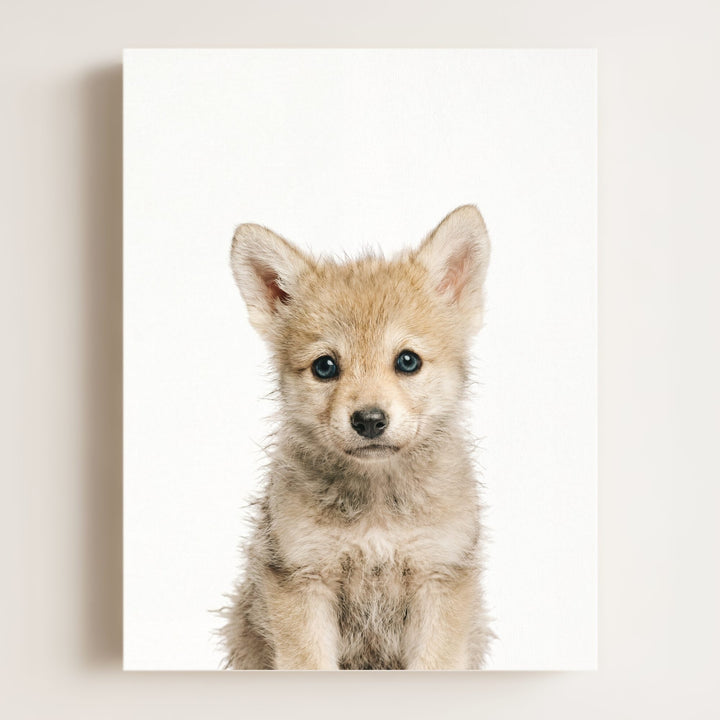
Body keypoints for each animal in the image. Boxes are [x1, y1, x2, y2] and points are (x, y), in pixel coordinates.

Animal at [221, 205, 492, 670]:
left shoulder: (439, 577)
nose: (368, 420)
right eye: (325, 366)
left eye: (407, 361)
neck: (377, 509)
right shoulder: (303, 579)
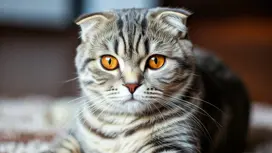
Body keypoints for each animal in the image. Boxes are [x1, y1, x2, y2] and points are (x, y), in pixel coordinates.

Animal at [47, 7, 251, 153]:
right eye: (109, 61)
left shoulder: (177, 141)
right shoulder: (75, 136)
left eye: (155, 61)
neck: (120, 127)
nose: (131, 85)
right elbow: (60, 146)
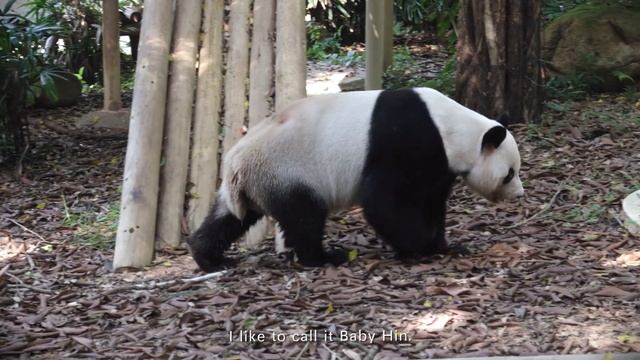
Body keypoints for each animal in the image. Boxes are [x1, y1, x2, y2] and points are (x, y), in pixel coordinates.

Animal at [186, 88, 524, 272]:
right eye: (510, 173)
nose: (519, 195)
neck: (452, 128)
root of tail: (235, 161)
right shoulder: (405, 140)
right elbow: (382, 201)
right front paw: (418, 247)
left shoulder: (438, 162)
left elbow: (431, 201)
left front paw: (445, 245)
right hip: (286, 169)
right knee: (305, 215)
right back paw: (322, 257)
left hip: (255, 183)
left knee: (230, 218)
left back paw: (208, 257)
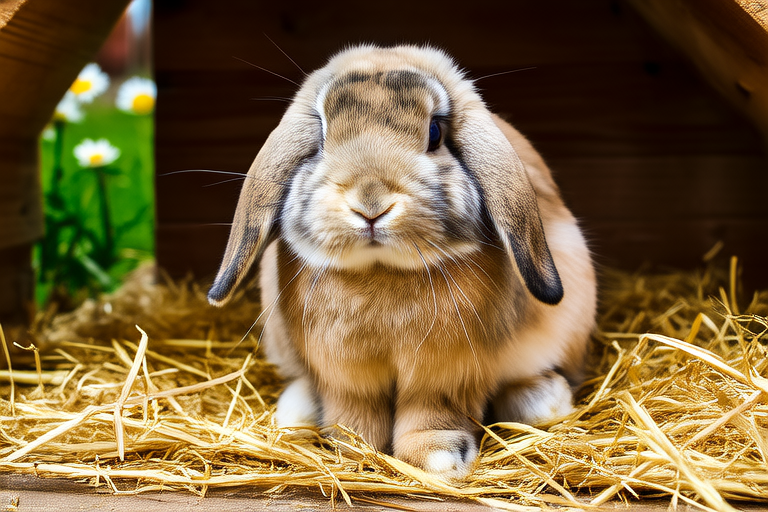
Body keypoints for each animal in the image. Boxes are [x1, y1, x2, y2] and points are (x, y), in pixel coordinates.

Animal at [208, 44, 597, 480]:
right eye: (321, 134)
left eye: (435, 133)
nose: (370, 203)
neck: (381, 271)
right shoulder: (344, 374)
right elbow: (352, 410)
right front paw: (354, 449)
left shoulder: (447, 374)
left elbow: (434, 411)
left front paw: (439, 459)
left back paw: (544, 401)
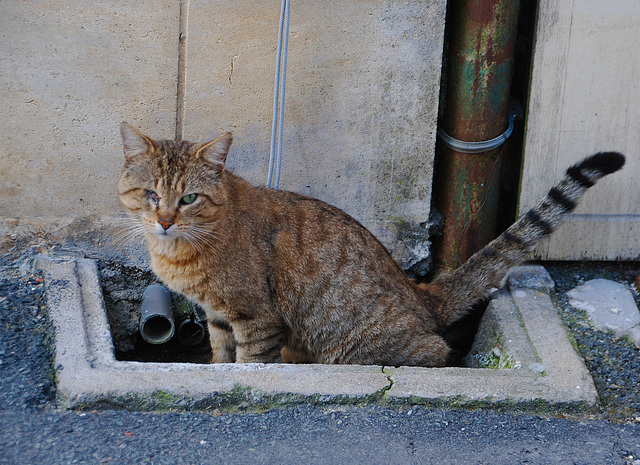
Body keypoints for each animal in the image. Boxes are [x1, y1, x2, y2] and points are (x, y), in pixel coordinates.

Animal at [116, 122, 624, 366]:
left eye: (188, 198)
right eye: (150, 194)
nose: (164, 220)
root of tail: (421, 293)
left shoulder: (256, 317)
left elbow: (249, 362)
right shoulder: (220, 316)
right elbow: (221, 356)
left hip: (358, 342)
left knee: (437, 353)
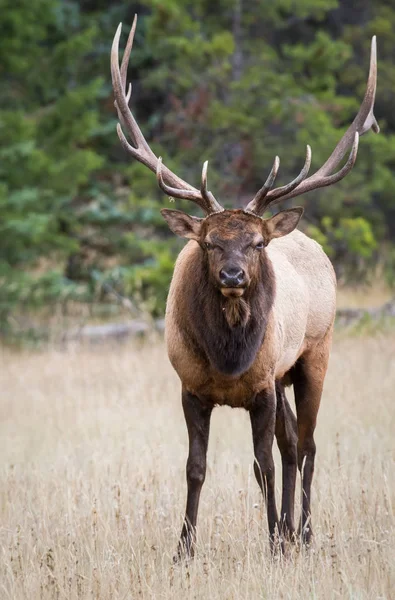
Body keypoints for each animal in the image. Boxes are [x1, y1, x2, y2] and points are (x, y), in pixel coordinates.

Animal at [110, 17, 380, 556]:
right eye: (210, 242)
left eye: (256, 243)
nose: (233, 276)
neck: (228, 358)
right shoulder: (191, 388)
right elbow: (196, 468)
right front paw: (184, 549)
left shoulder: (261, 385)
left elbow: (265, 465)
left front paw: (273, 541)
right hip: (282, 375)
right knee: (294, 442)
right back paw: (293, 531)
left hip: (314, 354)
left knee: (307, 444)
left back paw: (304, 533)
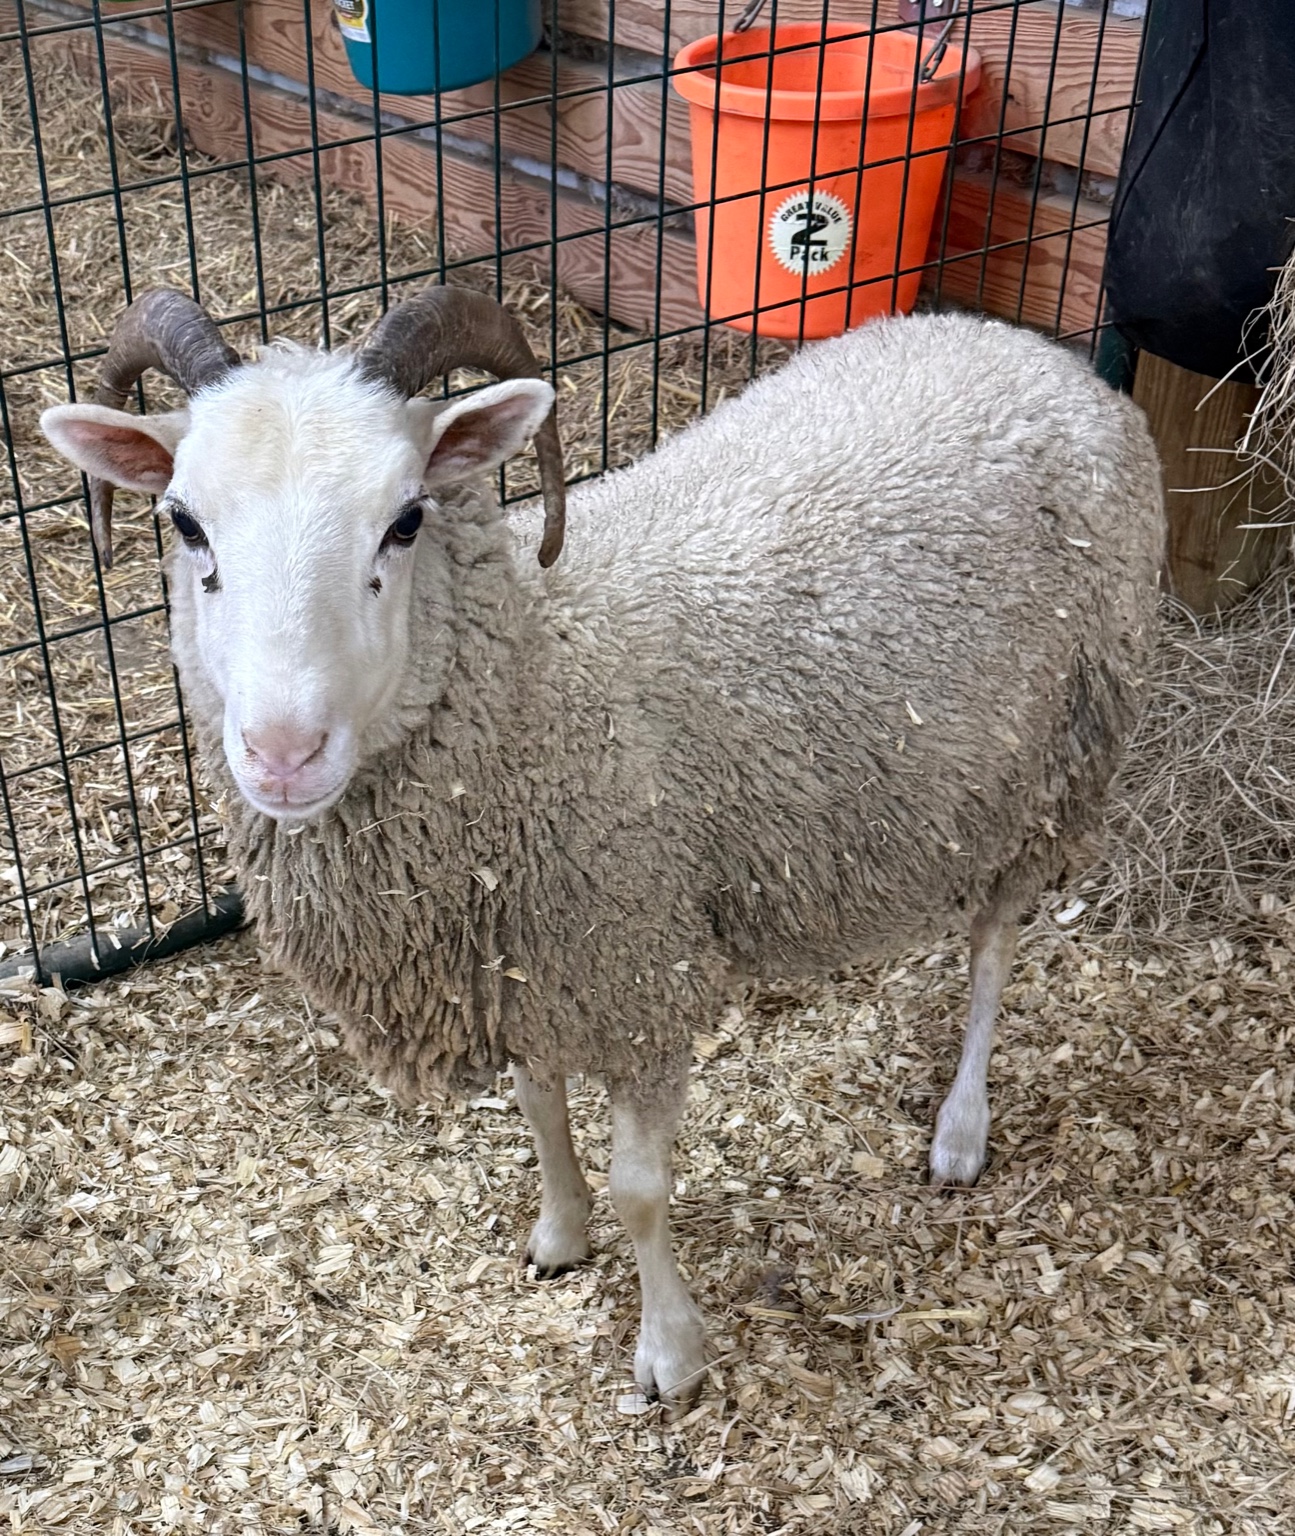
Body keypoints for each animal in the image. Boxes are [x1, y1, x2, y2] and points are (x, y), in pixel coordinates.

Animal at [41, 286, 1164, 1407]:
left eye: (405, 520)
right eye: (184, 523)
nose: (282, 754)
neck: (540, 675)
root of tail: (1024, 349)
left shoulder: (640, 972)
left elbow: (641, 1190)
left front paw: (668, 1350)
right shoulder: (523, 965)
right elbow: (538, 1111)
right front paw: (558, 1234)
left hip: (1066, 754)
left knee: (994, 945)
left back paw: (960, 1129)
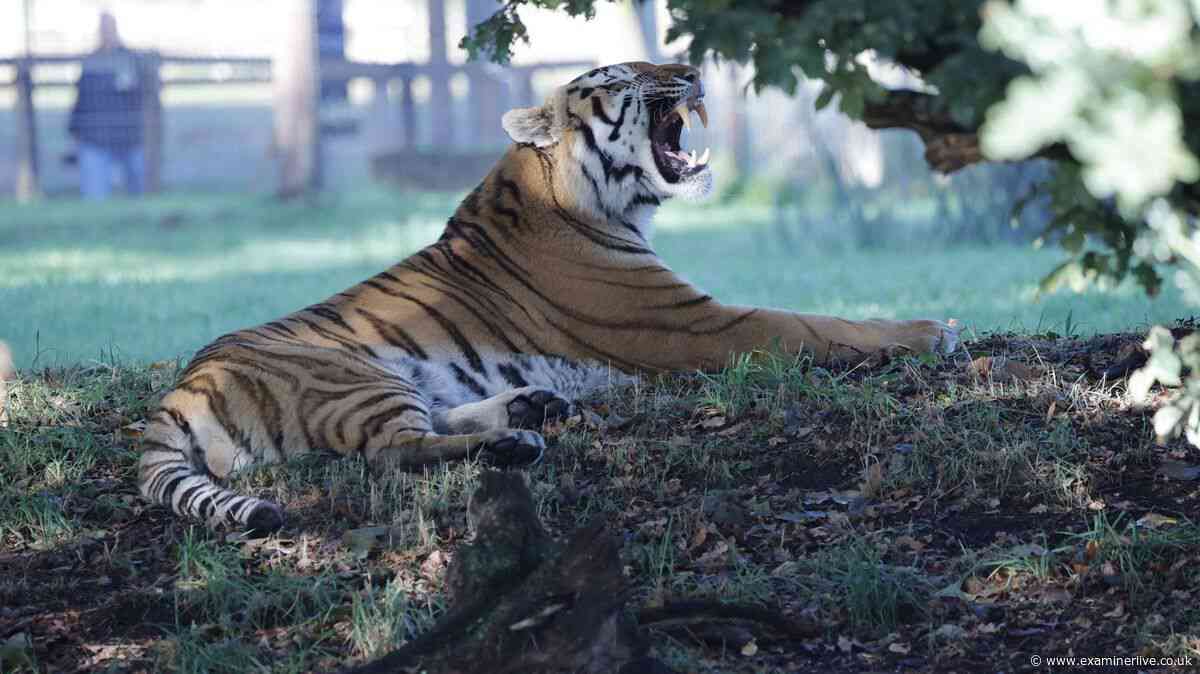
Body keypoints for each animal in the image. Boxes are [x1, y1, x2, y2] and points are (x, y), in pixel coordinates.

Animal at [138, 62, 960, 533]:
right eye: (623, 74)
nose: (693, 67)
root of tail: (180, 388)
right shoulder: (702, 324)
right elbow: (817, 324)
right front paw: (933, 329)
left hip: (393, 377)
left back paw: (533, 406)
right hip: (350, 374)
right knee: (393, 452)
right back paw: (516, 441)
·····
### What you have to do
Only one stretch of the entries above is needed: the lines from the one containing "left shoulder: (261, 385)" through the one containing "left back paw: (960, 1129)". Copy it exactly, without the pictures.

### Task solution
left shoulder: (261, 385)
left elbow: (265, 465)
left front paw: (273, 541)
right hip: (282, 375)
right knee: (294, 442)
right back paw: (293, 531)
left hip: (314, 354)
left knee: (307, 444)
left back paw: (304, 533)
Body keypoints for each animal in the image. Boxes are [x1, y1, x2, y2] and points are (x, y), in pixel coordinates.

Animal at [41, 286, 1164, 1407]:
left eye: (405, 520)
right eye: (184, 523)
nose: (282, 754)
neck: (540, 675)
root of tail: (1024, 349)
left shoulder: (640, 972)
left elbow: (641, 1190)
left front paw: (668, 1350)
right shoulder: (523, 965)
right elbow: (538, 1111)
right front paw: (558, 1234)
left hip: (1066, 754)
left knee: (994, 945)
left back paw: (960, 1129)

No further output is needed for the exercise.